Coherence control

Coherence control#

Memory coherence describes how memory of a specific part of the system is visible to the other parts of the system. For example, how GPU memory is visible to the CPU and vice versa. In HIP, host and device memory can be allocated with two different types of coherence:

  • Coarse-grained coherence: The memory is considered up-to-date only after synchronization performed using hipDeviceSynchronize(), hipStreamSynchronize(), or any blocking operation that acts on the null stream such as hipMemcpy(). To avoid the cache from being accessed by a part of the system while simultaneously being written by another, the memory is made visible only after the caches have been flushed.

  • Fine-grained coherence: The memory is coherent even while being modified by a part of the system. Fine-grained coherence ensures that up-to-date data is visible to others regardless of kernel boundaries. This can be useful if both host and device operate on the same data.

Note

To achieve fine-grained coherence, many AMD GPUs use a limited cache policy, such as leaving these allocations uncached by the GPU or making them read-only.

Mi200 accelerator’s hardware based floating point instructions work on coarse-grained memory regions. Coarse-grained coherence is typically useful in reducing host-device interconnect communication.

To check the availability of fine- and coarse-grained memory pools, use rocminfo:

$ rocminfo
...
*******
Agent 1
*******
Name:                    AMD EPYC 7742 64-Core Processor
...
Pool Info:
Pool 1
Segment:                 GLOBAL; FLAGS: FINE GRAINED
...
Pool 3
Segment:                 GLOBAL; FLAGS: COARSE GRAINED
...
*******
Agent 9
*******
Name:                    gfx90a
...
Pool Info:
Pool 1
Segment:                 GLOBAL; FLAGS: COARSE GRAINED
...

The APIs, flags and respective memory coherence control are listed in the following table:

Memory coherence control#

API

Flag

hipMemAdvise() call with argument

Coherence

hipHostMalloc 1

hipHostMallocDefault

Fine-grained

hipHostMalloc 1

hipHostMallocNonCoherent

Coarse-grained

hipExtMallocWithFlags

hipDeviceMallocDefault

Coarse-grained

hipExtMallocWithFlags

hipDeviceMallocFinegrained

Fine-grained

hipMallocManaged

Fine-grained

hipMallocManaged

hipMemAdviseSetCoarseGrain

Coarse-grained

malloc

Fine-grained

malloc

hipMemAdviseSetCoarseGrain

Coarse-grained

1 The hipHostMalloc() memory allocation coherence mode can be affected by the HIP_HOST_COHERENT environment variable, if the hipHostMallocCoherent, hipHostMallocNonCoherent, and hipHostMallocMapped are unset. If neither these flags nor the HIP_HOST_COHERENT environment variable is set, or set as 0, the host memory allocation is coarse-grained.

Note

  • When hipHostMallocMapped flag is set, the allocated host memory is fine-grained and the hipHostMallocNonCoherent flag is ignored.

  • Setting both the hipHostMallocCoherent and hipHostMallocNonCoherent flags leads to an illegal state.

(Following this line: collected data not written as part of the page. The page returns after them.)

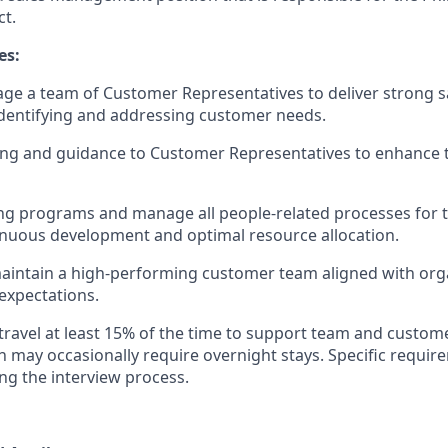
ct.
es:
ge a team of Customer Representatives to deliver strong 
identifying and addressing customer needs.
ng and guidance to Customer Representatives to enhance th
ng programs and manage all people-related processes for 
nuous development and optimal resource allocation.
intain a high-performing customer team aligned with orga
expectations.
 travel at least 15% of the time to support team and cust
ich may occasionally require overnight stays. Specific requi
ng the interview process.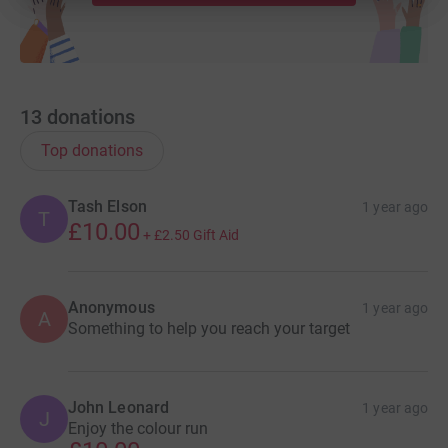
13
donations
Top donations
Tash Elson
1 year ago
T
£10.00
+
£2.50
Gift Aid
Anonymous
1 year ago
A
Something to help you reach your target
John Leonard
1 year ago
J
Enjoy the colour run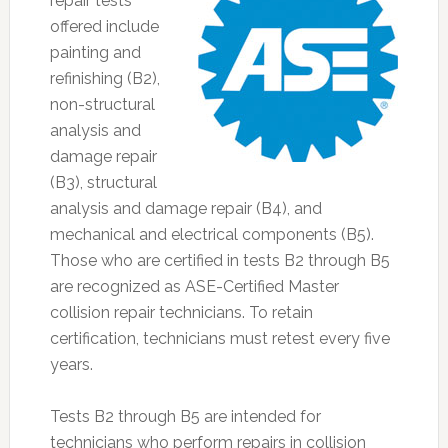
repair tests
offered include
painting and
refinishing (B2),
non-structural
analysis and
damage repair
(B3), structural
analysis and damage repair (B4), and
mechanical and electrical components (B5).
Those who are certified in tests B2 through B5
are recognized as ASE-Certified Master
collision repair technicians. To retain
certification, technicians must retest every five
years.
Tests B2 through B5 are intended for
technicians who perform repairs in collision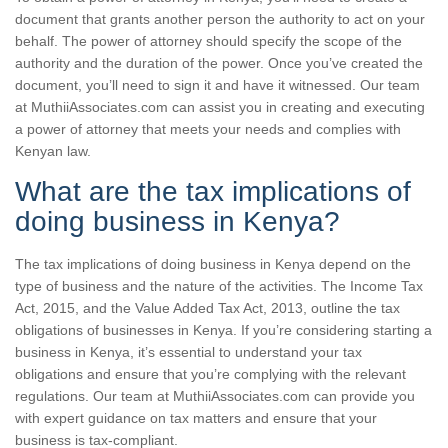
document that grants another person the authority to act on your
behalf. The power of attorney should specify the scope of the
authority and the duration of the power. Once you’ve created the
document, you’ll need to sign it and have it witnessed. Our team
at MuthiiAssociates.com can assist you in creating and executing
a power of attorney that meets your needs and complies with
Kenyan law.
What are the tax implications of
doing business in Kenya?
The tax implications of doing business in Kenya depend on the
type of business and the nature of the activities. The Income Tax
Act, 2015, and the Value Added Tax Act, 2013, outline the tax
obligations of businesses in Kenya. If you’re considering starting a
business in Kenya, it’s essential to understand your tax
obligations and ensure that you’re complying with the relevant
regulations. Our team at MuthiiAssociates.com can provide you
with expert guidance on tax matters and ensure that your
business is tax-compliant.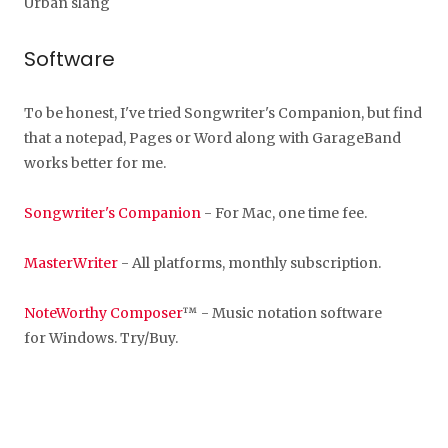
Urban slang
Software
To be honest, I've tried Songwriter's Companion, but find
that a notepad, Pages or Word along with GarageBand
works better for me.
Songwriter's Companion
- For Mac, one time fee.
MasterWriter
- All platforms, monthly subscription.
NoteWorthy Composer
™ - Music notation software
for Windows. Try/Buy.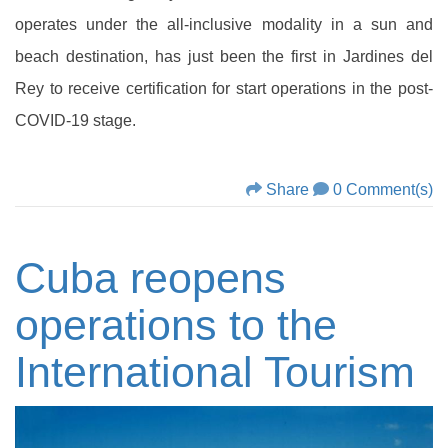
operates under the all-inclusive modality in a sun and
beach destination, has just been the first in Jardines del
Rey to receive certification for start operations in the post-
COVID-19 stage.
Share
0 Comment(s)
Cuba reopens
operations to the
International Tourism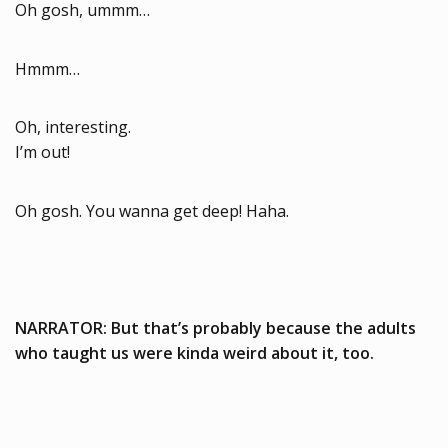
Oh gosh, ummm…
Hmmm…
Oh, interesting.
I’m out!
Oh gosh. You wanna get deep! Haha.
NARRATOR: But that’s probably because the adults
who taught us were kinda weird about it, too.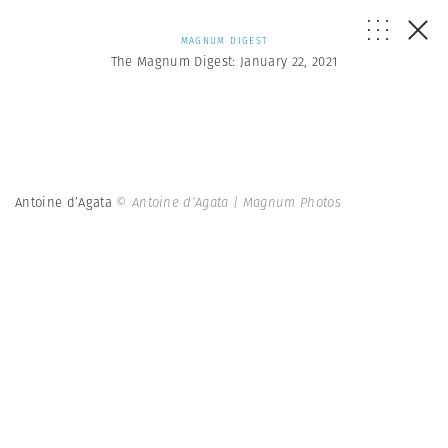
MAGNUM DIGEST
The Magnum Digest: January 22, 2021
Antoine d’Agata
© Antoine d’Agata | Magnum Photos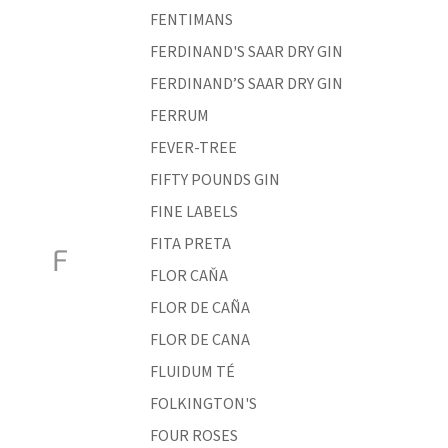
FENTIMANS
FERDINAND'S SAAR DRY GIN
FERDINAND’S SAAR DRY GIN
FERRUM
FEVER-TREE
FIFTY POUNDS GIN
FINE LABELS
FITA PRETA
F
FLOR CAŇA
FLOR DE CAÑA
FLOR DE CANA
FLUIDUM TÉ
FOLKINGTON'S
FOUR ROSES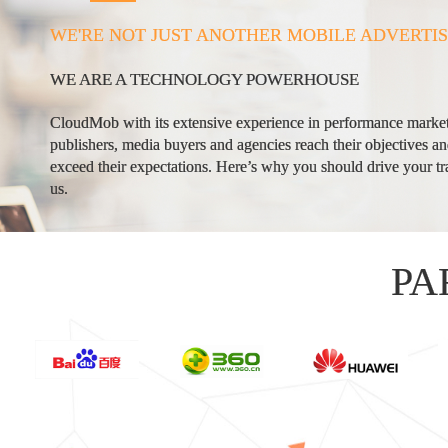
WE'RE NOT JUST ANOTHER MOBILE ADVERTI
WE ARE A TECHNOLOGY POWERHOUSE
CloudMob with its extensive experience in performance market
publishers, media buyers and agencies reach their objectives a
exceed their expectations. Here’s why you should drive your tra
us.
PA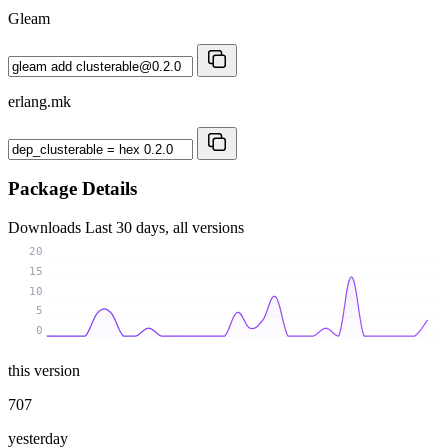
Gleam
erlang.mk
Package Details
Downloads
Last 30 days, all versions
20
15
10
5
0
this version
707
yesterday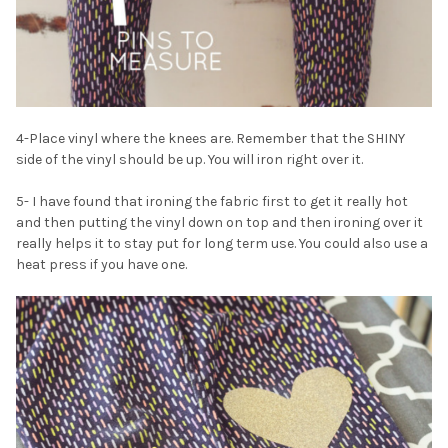
¡
4-Place vinyl where the knees are. Remember that the SHINY
side of the vinyl should be up. You will iron right over it.
5- I have found that ironing the fabric first to get it really hot
and then putting the vinyl down on top and then ironing over it
really helps it to stay put for long term use. You could also use a
heat press if you have one.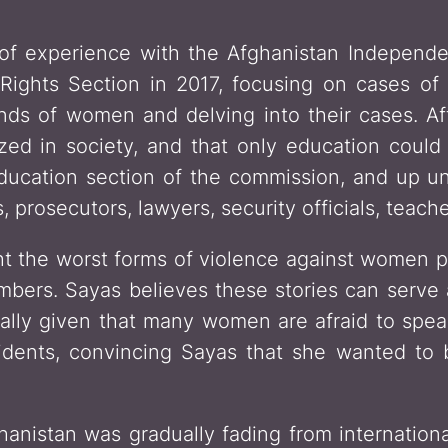
of experience with the Afghanistan Indepen
ights Section in 2017, focusing on cases of 
ds of women and delving into their cases. Aft
ized in society, and that only education coul
ducation section of the commission, and up un
 prosecutors, lawyers, security officials, teache
ht the worst forms of violence against women 
mbers. Sayas believes these stories can serve 
cially given that many women are afraid to spe
idents, convincing Sayas that she wanted to
hanistan was gradually fading from internation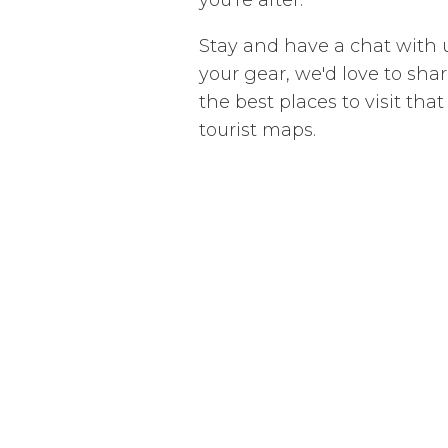
Stay and have a chat with
your gear, we'd love to share
the best places to visit tha
tourist maps.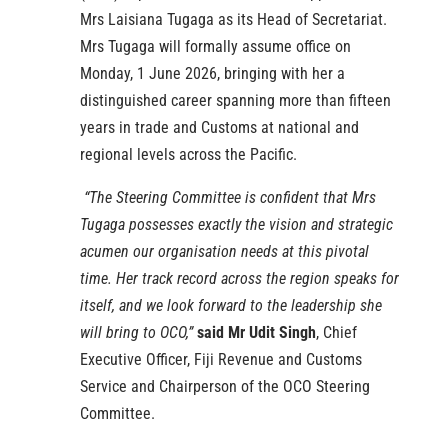
Mrs Laisiana Tugaga as its Head of Secretariat.
Mrs Tugaga will formally assume office on
Monday, 1 June 2026, bringing with her a
distinguished career spanning more than fifteen
years in trade and Customs at national and
regional levels across the Pacific.
“The Steering Committee is confident that Mrs
Tugaga possesses exactly the vision and strategic
acumen our organisation needs at this pivotal
time. Her track record across the region speaks for
itself, and we look forward to the leadership she
will bring to OCO,”
said Mr Udit Singh
, Chief
Executive Officer, Fiji Revenue and Customs
Service and Chairperson of the OCO Steering
Committee.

Visibility of synchronization functions#

The fine-grained coherence memory is visible at the synchronization points, however the visibility of coarse-grained memory depends on the synchronization function used. The effect and visibility of various synchronization functions on fine- and coarse-grained memory types are listed here:

HIP synchronize functions effect and visibility#

HIP API

hipStreamSynchronize()

hipDeviceSynchronize()

hipEventSynchronize()

hipStreamWaitEvent()

Synchronization effect

Host waits for all commands in the specified stream to complete

Host waits for all commands in all streams on the specified device to complete

Host waits for the specified event to complete

Stream waits for the specified event to complete

Fence

System-scope release

System-scope release

System-scope release

None

Fine-grained host memory visibility

Yes

Yes

Yes

Yes

Coarse-grained host memory visibility

Yes

Yes

Depends on the used event.

No

You can control the release scope for hipEvents. By default, the GPU performs a device-scope acquire and release operation with each recorded event. This makes the host and device memory visible to other commands executing on the same device.

hipEventCreateWithFlags(): You can specify a stronger system-level fence by creating the event with hipEventCreateWithFlags:

  • hipEventReleaseToSystem: Performs a system-scope release operation when the event is recorded. This makes both fine-grained and coarse-grained host memory visible to other agents in the system, which might also involve heavyweight operations such as cache flushing. Fine-grained memory typically uses lighter-weight in-kernel synchronization mechanisms such as an atomic operation and thus doesn’t need to use hipEventReleaseToSystem.

  • hipEventDisableTiming: Events created with this flag don’t record profiling data, which significantly improves synchronization performance.